神室の発言で自分が学校をさぼったということを思い出す。
「あーあ、悪いちょっと急な用事があってな……」
「用事って昨日のアステラとかいう子の?」
「ああ、そんなに厄介ごとには巻き込まれてないから心配すんな」
「昨日体中ナイフ刺さってたやつが言っても全く説得力ないんだけど」
うっ、と声を漏らしてしまう。やはり嘘はあまり得意ではないと再確認させられる。
アステラの件に関しては俺が勝手に首を突っ込んだのだ。神室に手助けしてもらえれば楽なのは事実ではあるが、かといってこちらの事情で危険にさらすわけにもいかなかった。

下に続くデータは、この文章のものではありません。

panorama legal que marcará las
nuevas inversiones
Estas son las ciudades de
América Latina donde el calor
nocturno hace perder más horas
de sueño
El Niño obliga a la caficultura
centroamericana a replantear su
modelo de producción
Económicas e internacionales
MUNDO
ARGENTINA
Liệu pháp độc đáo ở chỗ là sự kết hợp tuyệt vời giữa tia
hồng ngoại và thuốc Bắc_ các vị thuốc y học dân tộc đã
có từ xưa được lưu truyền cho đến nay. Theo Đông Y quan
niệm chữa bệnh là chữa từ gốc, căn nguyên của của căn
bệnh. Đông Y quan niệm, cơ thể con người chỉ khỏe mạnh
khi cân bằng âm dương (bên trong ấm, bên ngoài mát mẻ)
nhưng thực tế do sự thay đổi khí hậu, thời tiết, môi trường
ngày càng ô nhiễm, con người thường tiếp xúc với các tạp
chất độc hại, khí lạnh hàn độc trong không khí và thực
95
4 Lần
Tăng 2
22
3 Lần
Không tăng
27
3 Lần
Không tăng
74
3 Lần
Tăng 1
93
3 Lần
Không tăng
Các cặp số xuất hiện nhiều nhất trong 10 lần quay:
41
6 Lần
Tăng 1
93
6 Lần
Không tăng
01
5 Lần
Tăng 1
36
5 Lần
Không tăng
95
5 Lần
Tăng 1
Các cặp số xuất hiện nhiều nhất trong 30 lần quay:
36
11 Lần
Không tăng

「アステラが現代に慣れるために暑熱の学区内を観光してるだけだ。」
「ほんとに大丈夫なの?」
「ああ、悪いな心配かけてるみたいで」
「し、心配してるわけじゃ……」
神室の声が途端に弱弱しくなる。
「それより明日は学校来て。春祭の準備とかもいろいろたまってる―」
神室が言い終わる前に発砲音がどこからか響く。発生源であろう場所をみるとそこは公園に設置されている公衆トイレがあった。

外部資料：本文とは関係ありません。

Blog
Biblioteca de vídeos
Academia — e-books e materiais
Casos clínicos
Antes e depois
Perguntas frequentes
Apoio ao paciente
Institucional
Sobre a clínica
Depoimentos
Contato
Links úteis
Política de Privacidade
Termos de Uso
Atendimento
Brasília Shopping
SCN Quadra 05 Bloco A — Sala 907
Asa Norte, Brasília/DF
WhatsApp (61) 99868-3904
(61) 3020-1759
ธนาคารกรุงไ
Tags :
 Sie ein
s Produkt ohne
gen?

銃はアステラが持っている武器である。ということは―――
いやな汗が背中に流れる。
「おチビにつけてたGPSの反応が消えた」
「‼」
横にいる琴音も深刻な顔を浮かべ、事態の深刻さをより痛感させる発言をする。
思えばアステラがトイレに行ってからかなり時間がたってる。もうとっくに返ってきていい時間だ。
確実にアステラに何かあった。それもよくないことが。
「?翔進?どうしたの?今発砲音が聞こえたけど」
「悪い神室、緊急事態だ。切るぞ。」
ベンチから勢いよく立ち通話を終了しようとする、と
「場所は?」
通話終了のボタンを押す寸前、電話越しに落ち着いた声で問われる。神室も今の一瞬で何があったのかを理解したのだろう。先ほどの葛藤を横に置き俺は無駄な情報は一切省き神室に淡々と必要最低限の情報を伝える。
「暑熱学区内の公園だ。名前は知らない。URLを今送る。」
「了解」
「神室……悪い」
「いいから、はやくアステラちゃんを追って」
電話が切られる音がする。感謝の念とともに自身に対する愚かさがこみあげてくる。完全に油断していた。ここまではやく場所を特定されるとは。それ以上にこうまであっさりとアステラを攫われるとは。
公園に設置されている公衆トイレの方角に目をやると、アステラを抱えた数人のグループがそこから離脱しようとしていた。
一目散に地を蹴る。アステラを奪還すべく死闘が幕を上げようとしていた。